Rather than address you directly, let me copy this communication to a significant other. (M R)

The content of which, I don't think you will find uninteresting.

Good day Sir

Maren sent me a most interesting link. But before opening, a bit of background, and that’s all it is, a bit. (2nd link)


It is possible, with it being a PDF, that it is a stand-alone document. (or not) Cursory browsing of the website, and found under “Evidence” in the sub-header, was this article:


Where the writer declares intent and the only reference to BHH, that I have found so far.

I also advise that I am preparing a statement which will be sent to Sir Bernard Hogan-Howe, Commissioner, Metropolitan Police. The statement will detail allegations of political corruption that came my way when I was investigating allegations of political corruption during the 1980’s. These allegations include: . . .

An interesting feeder article, with all the usual suspects of course, but this bit caught my eye. How the system works:

Subsequently, over a rent dispute which is still a matter of litigation, Dr. Julian Lewis, now Conservative MP for New Forest (East) but then deputy head of research at Conservative Central Office in Smith Square, managed to purchase the contents of our offices, which included all our files. It had been alleged that we owed rent, which we disputed, but under a court order the landlords were able to change the locks and seize our assets which included all our files, including those we had made on paedophiles. It was apparently quite legal, but it was most certainly a dirty trick.

But back to the BHH link:


If a fellow were to view the thing subjectively, as you do, human nature being just that, human nature, one cannot help but come away thinking, well, doesn’t it all make sense?

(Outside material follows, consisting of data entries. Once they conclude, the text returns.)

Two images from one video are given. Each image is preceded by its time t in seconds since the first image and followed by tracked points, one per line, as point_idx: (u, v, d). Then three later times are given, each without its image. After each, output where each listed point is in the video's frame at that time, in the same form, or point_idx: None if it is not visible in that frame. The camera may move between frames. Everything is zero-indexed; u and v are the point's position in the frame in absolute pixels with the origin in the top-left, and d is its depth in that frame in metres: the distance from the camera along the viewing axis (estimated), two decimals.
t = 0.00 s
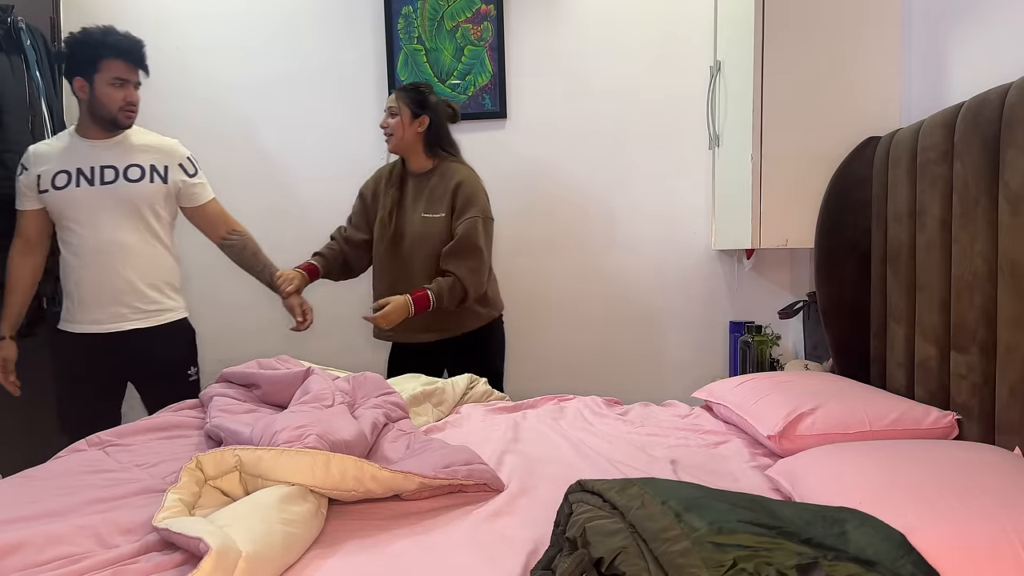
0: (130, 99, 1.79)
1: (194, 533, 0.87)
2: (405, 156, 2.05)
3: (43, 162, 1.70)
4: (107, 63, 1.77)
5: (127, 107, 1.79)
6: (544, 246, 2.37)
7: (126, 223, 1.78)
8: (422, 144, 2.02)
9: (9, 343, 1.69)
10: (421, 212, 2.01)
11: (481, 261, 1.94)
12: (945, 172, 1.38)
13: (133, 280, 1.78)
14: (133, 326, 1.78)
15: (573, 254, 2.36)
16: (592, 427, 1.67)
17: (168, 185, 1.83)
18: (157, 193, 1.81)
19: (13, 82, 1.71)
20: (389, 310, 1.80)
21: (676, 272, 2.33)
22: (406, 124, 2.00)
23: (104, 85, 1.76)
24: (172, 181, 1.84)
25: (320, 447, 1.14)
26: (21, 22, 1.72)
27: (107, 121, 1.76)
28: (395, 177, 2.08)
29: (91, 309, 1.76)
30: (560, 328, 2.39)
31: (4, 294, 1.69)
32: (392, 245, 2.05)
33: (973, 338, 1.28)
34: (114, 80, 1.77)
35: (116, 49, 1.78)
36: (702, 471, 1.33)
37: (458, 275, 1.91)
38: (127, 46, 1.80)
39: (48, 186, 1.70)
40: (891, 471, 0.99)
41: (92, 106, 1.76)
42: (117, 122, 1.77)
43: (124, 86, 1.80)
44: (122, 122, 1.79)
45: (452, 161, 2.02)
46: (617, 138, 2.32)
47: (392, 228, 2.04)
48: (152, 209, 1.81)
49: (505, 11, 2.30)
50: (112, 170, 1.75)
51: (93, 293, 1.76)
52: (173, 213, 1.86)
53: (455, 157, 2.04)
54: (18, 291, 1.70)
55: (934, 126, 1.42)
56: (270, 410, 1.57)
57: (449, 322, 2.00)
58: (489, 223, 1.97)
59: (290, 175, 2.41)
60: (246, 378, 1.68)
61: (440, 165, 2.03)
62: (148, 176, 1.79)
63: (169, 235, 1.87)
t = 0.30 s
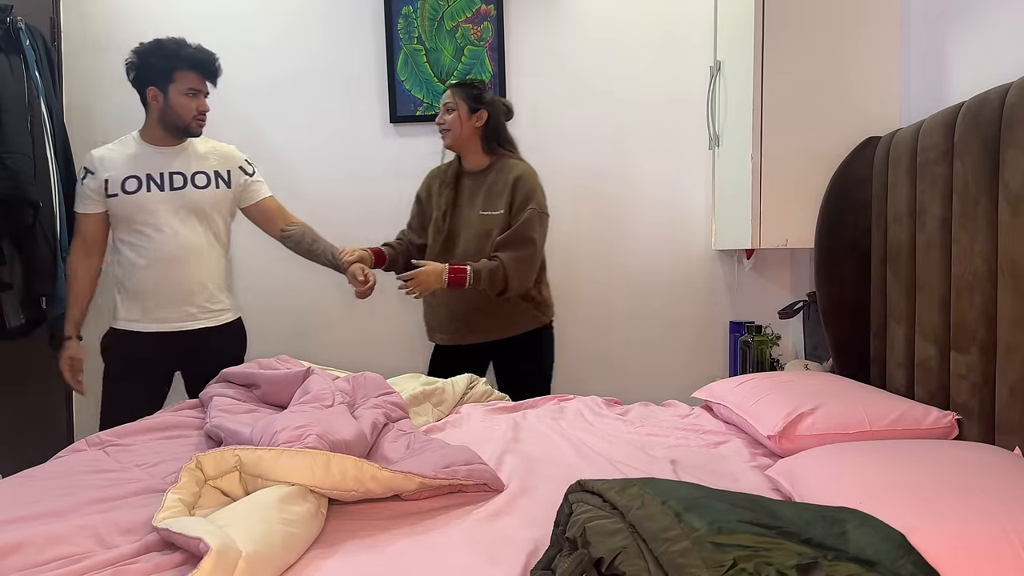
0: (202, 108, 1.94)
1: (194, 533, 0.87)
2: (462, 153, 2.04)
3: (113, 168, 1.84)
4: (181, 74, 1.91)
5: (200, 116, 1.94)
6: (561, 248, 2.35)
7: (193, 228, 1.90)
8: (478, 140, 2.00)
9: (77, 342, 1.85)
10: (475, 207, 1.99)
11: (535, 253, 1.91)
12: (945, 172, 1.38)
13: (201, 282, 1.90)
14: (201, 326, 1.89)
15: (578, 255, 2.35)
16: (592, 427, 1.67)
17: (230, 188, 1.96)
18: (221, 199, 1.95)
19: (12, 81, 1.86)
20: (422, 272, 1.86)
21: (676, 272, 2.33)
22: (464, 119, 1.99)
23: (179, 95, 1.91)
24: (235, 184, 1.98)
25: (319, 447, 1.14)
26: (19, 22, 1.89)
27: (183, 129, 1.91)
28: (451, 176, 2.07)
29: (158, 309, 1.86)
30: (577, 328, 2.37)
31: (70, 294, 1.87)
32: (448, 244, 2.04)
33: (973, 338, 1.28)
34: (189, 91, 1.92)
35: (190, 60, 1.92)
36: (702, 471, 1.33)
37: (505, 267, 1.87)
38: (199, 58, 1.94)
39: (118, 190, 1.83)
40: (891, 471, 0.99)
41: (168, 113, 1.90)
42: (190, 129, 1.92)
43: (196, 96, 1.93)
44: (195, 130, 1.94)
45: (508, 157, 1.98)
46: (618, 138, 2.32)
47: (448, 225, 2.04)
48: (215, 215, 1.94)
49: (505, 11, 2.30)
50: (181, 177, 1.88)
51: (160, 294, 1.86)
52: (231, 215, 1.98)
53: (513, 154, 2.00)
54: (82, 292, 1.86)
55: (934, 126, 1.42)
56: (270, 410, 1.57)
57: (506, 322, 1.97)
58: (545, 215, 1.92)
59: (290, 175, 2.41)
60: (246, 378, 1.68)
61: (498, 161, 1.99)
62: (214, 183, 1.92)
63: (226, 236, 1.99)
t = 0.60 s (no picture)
0: (234, 104, 1.90)
1: (193, 533, 0.87)
2: (493, 145, 1.93)
3: (148, 165, 1.83)
4: (215, 71, 1.87)
5: (232, 114, 1.90)
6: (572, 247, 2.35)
7: (225, 223, 1.88)
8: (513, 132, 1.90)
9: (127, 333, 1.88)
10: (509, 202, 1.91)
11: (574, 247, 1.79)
12: (945, 172, 1.38)
13: (233, 277, 1.89)
14: (231, 321, 1.88)
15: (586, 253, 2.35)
16: (591, 427, 1.67)
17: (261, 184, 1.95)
18: (252, 196, 1.93)
19: (12, 81, 1.85)
20: (458, 271, 1.82)
21: (676, 271, 2.33)
22: (495, 111, 1.87)
23: (211, 92, 1.86)
24: (266, 178, 1.97)
25: (319, 447, 1.14)
26: (19, 22, 1.91)
27: (215, 126, 1.88)
28: (479, 172, 1.96)
29: (190, 304, 1.84)
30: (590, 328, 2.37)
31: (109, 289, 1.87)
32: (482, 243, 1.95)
33: (973, 338, 1.28)
34: (221, 88, 1.88)
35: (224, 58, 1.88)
36: (702, 471, 1.33)
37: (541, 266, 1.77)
38: (232, 55, 1.89)
39: (151, 186, 1.83)
40: (891, 471, 0.99)
41: (201, 109, 1.86)
42: (221, 126, 1.89)
43: (229, 93, 1.89)
44: (227, 129, 1.90)
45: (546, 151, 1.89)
46: (618, 138, 2.32)
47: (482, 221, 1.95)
48: (246, 210, 1.93)
49: (505, 10, 2.30)
50: (214, 173, 1.86)
51: (192, 289, 1.84)
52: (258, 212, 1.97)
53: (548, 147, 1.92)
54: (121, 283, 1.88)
55: (934, 126, 1.42)
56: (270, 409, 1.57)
57: (545, 322, 1.90)
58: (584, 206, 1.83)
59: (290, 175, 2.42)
60: (246, 378, 1.67)
61: (531, 155, 1.91)
62: (247, 179, 1.91)
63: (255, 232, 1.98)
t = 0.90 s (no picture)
0: (245, 102, 1.91)
1: (193, 533, 0.87)
2: (476, 150, 1.92)
3: (161, 164, 1.83)
4: (226, 70, 1.89)
5: (243, 112, 1.91)
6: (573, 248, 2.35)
7: (237, 223, 1.88)
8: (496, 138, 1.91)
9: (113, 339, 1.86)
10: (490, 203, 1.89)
11: (545, 250, 1.77)
12: (945, 172, 1.38)
13: (245, 277, 1.89)
14: (244, 322, 1.88)
15: (587, 254, 2.35)
16: (591, 427, 1.67)
17: (272, 186, 1.96)
18: (264, 196, 1.94)
19: (12, 82, 1.85)
20: (424, 272, 1.87)
21: (677, 271, 2.33)
22: (487, 115, 1.87)
23: (222, 90, 1.87)
24: (277, 180, 1.98)
25: (319, 447, 1.14)
26: (19, 22, 1.91)
27: (226, 125, 1.88)
28: (458, 180, 1.94)
29: (202, 303, 1.84)
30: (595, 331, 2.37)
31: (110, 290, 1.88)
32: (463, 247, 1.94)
33: (973, 338, 1.28)
34: (233, 87, 1.89)
35: (235, 57, 1.89)
36: (703, 471, 1.33)
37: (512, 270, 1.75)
38: (242, 54, 1.90)
39: (164, 186, 1.82)
40: (891, 471, 0.99)
41: (212, 108, 1.87)
42: (233, 124, 1.89)
43: (240, 92, 1.90)
44: (238, 127, 1.91)
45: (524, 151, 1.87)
46: (618, 138, 2.32)
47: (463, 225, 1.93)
48: (258, 211, 1.93)
49: (505, 11, 2.30)
50: (227, 174, 1.86)
51: (204, 289, 1.84)
52: (269, 212, 1.97)
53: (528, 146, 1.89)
54: (122, 286, 1.88)
55: (934, 126, 1.42)
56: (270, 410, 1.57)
57: (524, 321, 1.88)
58: (560, 204, 1.80)
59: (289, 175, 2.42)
60: (246, 378, 1.67)
61: (510, 157, 1.89)
62: (258, 180, 1.92)
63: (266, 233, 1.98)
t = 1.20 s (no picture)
0: (249, 98, 1.90)
1: (193, 533, 0.87)
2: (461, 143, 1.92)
3: (165, 162, 1.83)
4: (229, 65, 1.87)
5: (246, 109, 1.90)
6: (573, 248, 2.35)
7: (242, 221, 1.88)
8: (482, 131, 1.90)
9: (129, 345, 1.86)
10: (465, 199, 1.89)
11: (508, 245, 1.74)
12: (945, 172, 1.38)
13: (252, 276, 1.89)
14: (252, 321, 1.88)
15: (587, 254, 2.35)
16: (591, 427, 1.67)
17: (277, 181, 1.96)
18: (270, 193, 1.94)
19: (12, 82, 1.85)
20: (388, 279, 1.89)
21: (677, 271, 2.33)
22: (478, 112, 1.85)
23: (225, 86, 1.86)
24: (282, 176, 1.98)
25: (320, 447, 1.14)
26: (19, 22, 1.91)
27: (229, 122, 1.88)
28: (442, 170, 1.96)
29: (210, 304, 1.84)
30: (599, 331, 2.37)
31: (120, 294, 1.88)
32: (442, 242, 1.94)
33: (973, 338, 1.28)
34: (236, 82, 1.87)
35: (239, 54, 1.87)
36: (703, 471, 1.33)
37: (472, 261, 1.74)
38: (245, 49, 1.88)
39: (170, 184, 1.82)
40: (891, 471, 0.99)
41: (215, 105, 1.86)
42: (235, 121, 1.88)
43: (242, 87, 1.89)
44: (242, 124, 1.90)
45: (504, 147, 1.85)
46: (618, 138, 2.32)
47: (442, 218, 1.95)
48: (265, 207, 1.93)
49: (505, 11, 2.30)
50: (233, 170, 1.87)
51: (212, 288, 1.84)
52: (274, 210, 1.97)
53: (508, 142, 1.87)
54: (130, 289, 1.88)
55: (934, 126, 1.42)
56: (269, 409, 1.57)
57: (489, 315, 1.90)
58: (532, 206, 1.76)
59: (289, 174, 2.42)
60: (245, 378, 1.67)
61: (492, 153, 1.88)
62: (265, 176, 1.92)
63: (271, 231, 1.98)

Linked from the BHH article, this:


Which is a “reader” in its own right, shedding more light on Theresa May’s ill-judged attempt to foist Butler-Sloss and Fiona Woolf as head of the child abuse inquiry.

To say nothing of the, ‘list as long as your arm’ (51) of alleged paedos in high places.
17 May 2015 at 14:31
Anonymous said...
I am slowly picking my jaw up from the ground. As you say, doesn't it all make sense.
Some people might describe it as joining the dots, but it appears to me that the lines are already there.
Hogan-Howe is not known for his subtlety. When invoking the support of Cameron and May, it's as though he could hardly restrain himself from spelling out the obvious: they're all in it together.

Can we imagine the officer leading the Claudia Lawrence investigation having to say the same? Of course not. That is a police matter; whereas OG is self-evidently a matter for the government.

Thank you again for taking the time to retrieve the links, things certainly become a little clearer. When will people wake up?